-- DATASET EXTRACT follows --

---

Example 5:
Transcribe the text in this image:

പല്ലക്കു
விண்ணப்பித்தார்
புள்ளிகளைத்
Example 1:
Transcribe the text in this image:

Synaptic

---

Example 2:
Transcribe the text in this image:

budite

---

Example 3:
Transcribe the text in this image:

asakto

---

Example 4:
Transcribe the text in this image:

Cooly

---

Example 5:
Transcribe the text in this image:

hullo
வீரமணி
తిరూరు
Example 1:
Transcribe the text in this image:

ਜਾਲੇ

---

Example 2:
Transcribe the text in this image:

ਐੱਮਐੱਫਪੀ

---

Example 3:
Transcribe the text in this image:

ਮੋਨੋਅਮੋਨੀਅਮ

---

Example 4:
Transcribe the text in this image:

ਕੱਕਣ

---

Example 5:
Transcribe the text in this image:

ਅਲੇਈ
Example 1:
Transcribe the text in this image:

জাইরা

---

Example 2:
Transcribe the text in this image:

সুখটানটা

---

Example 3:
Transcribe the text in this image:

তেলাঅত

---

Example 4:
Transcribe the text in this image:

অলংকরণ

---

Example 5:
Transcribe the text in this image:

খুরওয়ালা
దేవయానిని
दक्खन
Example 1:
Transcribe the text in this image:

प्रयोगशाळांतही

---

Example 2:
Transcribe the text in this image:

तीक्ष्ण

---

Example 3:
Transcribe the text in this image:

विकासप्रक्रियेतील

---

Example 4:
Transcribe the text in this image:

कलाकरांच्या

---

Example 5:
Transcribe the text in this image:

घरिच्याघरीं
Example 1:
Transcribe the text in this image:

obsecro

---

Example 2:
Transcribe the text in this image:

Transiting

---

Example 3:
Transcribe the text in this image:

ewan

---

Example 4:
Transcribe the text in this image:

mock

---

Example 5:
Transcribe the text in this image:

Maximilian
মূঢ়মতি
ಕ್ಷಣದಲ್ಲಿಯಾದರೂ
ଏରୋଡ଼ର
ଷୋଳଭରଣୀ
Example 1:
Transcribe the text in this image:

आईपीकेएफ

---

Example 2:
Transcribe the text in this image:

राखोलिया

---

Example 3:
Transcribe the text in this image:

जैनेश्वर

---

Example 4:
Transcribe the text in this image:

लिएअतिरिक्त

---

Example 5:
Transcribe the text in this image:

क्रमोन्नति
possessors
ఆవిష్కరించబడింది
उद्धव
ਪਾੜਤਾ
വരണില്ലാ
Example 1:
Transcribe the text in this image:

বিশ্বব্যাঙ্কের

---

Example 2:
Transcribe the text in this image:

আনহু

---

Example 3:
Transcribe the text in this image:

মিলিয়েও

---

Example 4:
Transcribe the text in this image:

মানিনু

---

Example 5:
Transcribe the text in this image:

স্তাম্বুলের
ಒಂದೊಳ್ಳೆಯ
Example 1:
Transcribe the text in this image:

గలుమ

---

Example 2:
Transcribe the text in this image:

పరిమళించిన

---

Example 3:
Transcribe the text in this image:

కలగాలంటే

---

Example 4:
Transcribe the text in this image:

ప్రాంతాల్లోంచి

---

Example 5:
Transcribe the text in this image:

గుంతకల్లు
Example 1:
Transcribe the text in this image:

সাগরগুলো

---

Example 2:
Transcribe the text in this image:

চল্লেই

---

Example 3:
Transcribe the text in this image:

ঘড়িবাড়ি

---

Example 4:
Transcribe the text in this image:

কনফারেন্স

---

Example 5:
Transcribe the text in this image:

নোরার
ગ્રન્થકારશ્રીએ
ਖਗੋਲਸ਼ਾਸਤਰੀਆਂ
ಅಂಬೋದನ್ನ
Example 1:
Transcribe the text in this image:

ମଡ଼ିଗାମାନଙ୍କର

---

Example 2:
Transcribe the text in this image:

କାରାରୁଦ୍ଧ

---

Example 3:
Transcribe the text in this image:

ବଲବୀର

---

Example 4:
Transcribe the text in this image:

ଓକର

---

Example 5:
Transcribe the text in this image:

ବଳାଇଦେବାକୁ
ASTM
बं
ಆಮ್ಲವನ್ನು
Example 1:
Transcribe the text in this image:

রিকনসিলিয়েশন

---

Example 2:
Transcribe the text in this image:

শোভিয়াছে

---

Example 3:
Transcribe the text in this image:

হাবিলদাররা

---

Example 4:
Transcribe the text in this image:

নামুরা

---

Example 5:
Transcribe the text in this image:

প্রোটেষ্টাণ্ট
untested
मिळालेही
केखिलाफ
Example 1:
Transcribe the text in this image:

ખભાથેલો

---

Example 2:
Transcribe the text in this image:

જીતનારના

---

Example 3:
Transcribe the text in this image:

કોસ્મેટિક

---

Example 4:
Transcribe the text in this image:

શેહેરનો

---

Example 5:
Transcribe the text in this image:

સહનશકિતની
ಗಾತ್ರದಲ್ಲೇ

-- DATASET EXTRACT concluded --

DESCRIPTION OF THE TASK
Every record above is to be copied out again exactly as written.

EXERCISE RESULT
---

Example 5:
Transcribe the text in this image:

പല്ലക്കു
விண்ணப்பித்தார்
புள்ளிகளைத்
Example 1:
Transcribe the text in this image:

Synaptic

---

Example 2:
Transcribe the text in this image:

budite

---

Example 3:
Transcribe the text in this image:

asakto

---

Example 4:
Transcribe the text in this image:

Cooly

---

Example 5:
Transcribe the text in this image:

hullo
வீரமணி
తిరూరు
Example 1:
Transcribe the text in this image:

ਜਾਲੇ

---

Example 2:
Transcribe the text in this image:

ਐੱਮਐੱਫਪੀ

---

Example 3:
Transcribe the text in this image:

ਮੋਨੋਅਮੋਨੀਅਮ

---

Example 4:
Transcribe the text in this image:

ਕੱਕਣ

---

Example 5:
Transcribe the text in this image:

ਅਲੇਈ
Example 1:
Transcribe the text in this image:

জাইরা

---

Example 2:
Transcribe the text in this image:

সুখটানটা

---

Example 3:
Transcribe the text in this image:

তেলাঅত

---

Example 4:
Transcribe the text in this image:

অলংকরণ

---

Example 5:
Transcribe the text in this image:

খুরওয়ালা
దేవయానిని
दक्खन
Example 1:
Transcribe the text in this image:

प्रयोगशाळांतही

---

Example 2:
Transcribe the text in this image:

तीक्ष्ण

---

Example 3:
Transcribe the text in this image:

विकासप्रक्रियेतील

---

Example 4:
Transcribe the text in this image:

कलाकरांच्या

---

Example 5:
Transcribe the text in this image:

घरिच्याघरीं
Example 1:
Transcribe the text in this image:

obsecro

---

Example 2:
Transcribe the text in this image:

Transiting

---

Example 3:
Transcribe the text in this image:

ewan

---

Example 4:
Transcribe the text in this image:

mock

---

Example 5:
Transcribe the text in this image:

Maximilian
মূঢ়মতি
ಕ್ಷಣದಲ್ಲಿಯಾದರೂ
ଏରୋଡ଼ର
ଷୋଳଭରଣୀ
Example 1:
Transcribe the text in this image:

आईपीकेएफ

---

Example 2:
Transcribe the text in this image:

राखोलिया

---

Example 3:
Transcribe the text in this image:

जैनेश्वर

---

Example 4:
Transcribe the text in this image:

लिएअतिरिक्त

---

Example 5:
Transcribe the text in this image:

क्रमोन्नति
possessors
ఆవిష్కరించబడింది
उद्धव
ਪਾੜਤਾ
വരണില്ലാ
Example 1:
Transcribe the text in this image:

বিশ্বব্যাঙ্কের

---

Example 2:
Transcribe the text in this image:

আনহু

---

Example 3:
Transcribe the text in this image:

মিলিয়েও

---

Example 4:
Transcribe the text in this image:

মানিনু

---

Example 5:
Transcribe the text in this image:

স্তাম্বুলের
ಒಂದೊಳ್ಳೆಯ
Example 1:
Transcribe the text in this image:

గలుమ

---

Example 2:
Transcribe the text in this image:

పరిమళించిన

---

Example 3:
Transcribe the text in this image:

కలగాలంటే

---

Example 4:
Transcribe the text in this image:

ప్రాంతాల్లోంచి

---

Example 5:
Transcribe the text in this image:

గుంతకల్లు
Example 1:
Transcribe the text in this image:

সাগরগুলো

---

Example 2:
Transcribe the text in this image:

চল্লেই

---

Example 3:
Transcribe the text in this image:

ঘড়িবাড়ি

---

Example 4:
Transcribe the text in this image:

কনফারেন্স

---

Example 5:
Transcribe the text in this image:

নোরার
ગ્રન્થકારશ્રીએ
ਖਗੋਲਸ਼ਾਸਤਰੀਆਂ
ಅಂಬೋದನ್ನ
Example 1:
Transcribe the text in this image:

ମଡ଼ିଗାମାନଙ୍କର

---

Example 2:
Transcribe the text in this image:

କାରାରୁଦ୍ଧ

---

Example 3:
Transcribe the text in this image:

ବଲବୀର

---

Example 4:
Transcribe the text in this image:

ଓକର

---

Example 5:
Transcribe the text in this image:

ବଳାଇଦେବାକୁ
ASTM
बं
ಆಮ್ಲವನ್ನು
Example 1:
Transcribe the text in this image:

রিকনসিলিয়েশন

---

Example 2:
Transcribe the text in this image:

শোভিয়াছে

---

Example 3:
Transcribe the text in this image:

হাবিলদাররা

---

Example 4:
Transcribe the text in this image:

নামুরা

---

Example 5:
Transcribe the text in this image:

প্রোটেষ্টাণ্ট
untested
मिळालेही
केखिलाफ
Example 1:
Transcribe the text in this image:

ખભાથેલો

---

Example 2:
Transcribe the text in this image:

જીતનારના

---

Example 3:
Transcribe the text in this image:

કોસ્મેટિક

---

Example 4:
Transcribe the text in this image:

શેહેરનો

---

Example 5:
Transcribe the text in this image:

સહનશકિતની
ಗಾತ್ರದಲ್ಲೇ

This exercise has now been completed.